Put every line of the data below into a JSON list of strings, one string per line, and leave out any blank lines.

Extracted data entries

______

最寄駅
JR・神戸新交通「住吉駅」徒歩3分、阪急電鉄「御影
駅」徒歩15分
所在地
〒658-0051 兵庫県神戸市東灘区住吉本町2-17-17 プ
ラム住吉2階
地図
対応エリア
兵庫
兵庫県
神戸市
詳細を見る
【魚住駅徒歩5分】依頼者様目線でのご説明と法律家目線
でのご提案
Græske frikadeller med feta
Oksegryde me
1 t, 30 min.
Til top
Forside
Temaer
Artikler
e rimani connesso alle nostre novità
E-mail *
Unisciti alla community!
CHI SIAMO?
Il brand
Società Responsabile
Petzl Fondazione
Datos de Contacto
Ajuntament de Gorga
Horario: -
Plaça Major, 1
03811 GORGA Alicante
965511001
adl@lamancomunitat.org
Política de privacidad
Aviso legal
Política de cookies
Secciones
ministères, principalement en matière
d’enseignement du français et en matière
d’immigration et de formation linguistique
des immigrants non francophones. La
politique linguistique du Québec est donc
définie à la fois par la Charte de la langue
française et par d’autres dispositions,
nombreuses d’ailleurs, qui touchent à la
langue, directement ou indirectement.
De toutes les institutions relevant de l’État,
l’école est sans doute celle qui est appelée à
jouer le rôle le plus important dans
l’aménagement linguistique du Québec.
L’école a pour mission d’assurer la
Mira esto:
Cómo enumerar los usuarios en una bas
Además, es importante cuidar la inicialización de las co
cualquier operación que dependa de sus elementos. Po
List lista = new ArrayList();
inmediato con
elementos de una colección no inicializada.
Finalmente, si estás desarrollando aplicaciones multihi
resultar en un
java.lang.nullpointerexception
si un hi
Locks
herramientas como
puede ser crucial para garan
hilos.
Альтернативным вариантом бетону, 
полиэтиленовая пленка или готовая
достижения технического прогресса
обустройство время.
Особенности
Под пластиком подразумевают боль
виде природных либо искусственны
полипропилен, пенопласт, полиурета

______

- **Answer area**
[
  "最寄駅",
  "JR・神戸新交通「住吉駅」徒歩3分、阪急電鉄「御影",
  "駅」徒歩15分",
  "所在地",
  "〒658-0051 兵庫県神戸市東灘区住吉本町2-17-17 プ",
  "ラム住吉2階",
  "地図",
  "対応エリア",
  "兵庫",
  "兵庫県",
  "神戸市",
  "詳細を見る",
  "【魚住駅徒歩5分】依頼者様目線でのご説明と法律家目線",
  "でのご提案",
  "Græske frikadeller med feta",
  "Oksegryde me",
  "1 t, 30 min.",
  "Til top",
  "Forside",
  "Temaer",
  "Artikler",
  "e rimani connesso alle nostre novità",
  "E-mail *",
  "Unisciti alla community!",
  "CHI SIAMO?",
  "Il brand",
  "Società Responsabile",
  "Petzl Fondazione",
  "Datos de Contacto",
  "Ajuntament de Gorga",
  "Horario: -",
  "Plaça Major, 1",
  "03811 GORGA Alicante",
  "965511001",
  "adl@lamancomunitat.org",
  "Política de privacidad",
  "Aviso legal",
  "Política de cookies",
  "Secciones",
  "ministères, principalement en matière",
  "d’enseignement du français et en matière",
  "d’immigration et de formation linguistique",
  "des immigrants non francophones. La",
  "politique linguistique du Québec est donc",
  "définie à la fois par la Charte de la langue",
  "française et par d’autres dispositions,",
  "nombreuses d’ailleurs, qui touchent à la",
  "langue, directement ou indirectement.",
  "De toutes les institutions relevant de l’État,",
  "l’école est sans doute celle qui est appelée à",
  "jouer le rôle le plus important dans",
  "l’aménagement linguistique du Québec.",
  "L’école a pour mission d’assurer la",
  "Mira esto:",
  "Cómo enumerar los usuarios en una bas",
  "Además, es importante cuidar la inicialización de las co",
  "cualquier operación que dependa de sus elementos. Po",
  "List lista = new ArrayList();",
  "inmediato con",
  "elementos de una colección no inicializada.",
  "Finalmente, si estás desarrollando aplicaciones multihi",
  "resultar en un",
  "java.lang.nullpointerexception",
  "si un hi",
  "Locks",
  "herramientas como",
  "puede ser crucial para garan",
  "hilos.",
  "Альтернативным вариантом бетону, ",
  "полиэтиленовая пленка или готовая",
  "достижения технического прогресса",
  "обустройство время.",
  "Особенности",
  "Под пластиком подразумевают боль",
  "виде природных либо искусственны",
  "полипропилен, пенопласт, полиурета"
]